Look through the entries. Copy each line that has the word "جهانی".

===

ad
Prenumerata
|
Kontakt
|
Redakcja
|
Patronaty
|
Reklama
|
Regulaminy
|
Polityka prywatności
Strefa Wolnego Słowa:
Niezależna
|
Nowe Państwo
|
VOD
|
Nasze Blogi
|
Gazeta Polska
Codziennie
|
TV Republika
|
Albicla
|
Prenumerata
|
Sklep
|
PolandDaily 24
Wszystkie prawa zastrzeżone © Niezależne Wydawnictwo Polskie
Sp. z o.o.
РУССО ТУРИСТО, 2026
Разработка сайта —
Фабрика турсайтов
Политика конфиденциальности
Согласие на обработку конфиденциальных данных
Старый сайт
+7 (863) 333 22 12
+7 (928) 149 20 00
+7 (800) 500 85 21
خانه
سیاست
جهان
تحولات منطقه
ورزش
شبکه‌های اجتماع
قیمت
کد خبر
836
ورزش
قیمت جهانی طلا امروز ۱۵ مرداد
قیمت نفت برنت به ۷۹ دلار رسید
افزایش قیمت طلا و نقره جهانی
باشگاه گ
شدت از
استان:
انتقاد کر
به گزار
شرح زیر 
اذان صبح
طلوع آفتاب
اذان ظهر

===

- **Completed task**
قیمت جهانی طلا امروز ۱۵ مرداد
افزایش قیمت طلا و نقره جهانی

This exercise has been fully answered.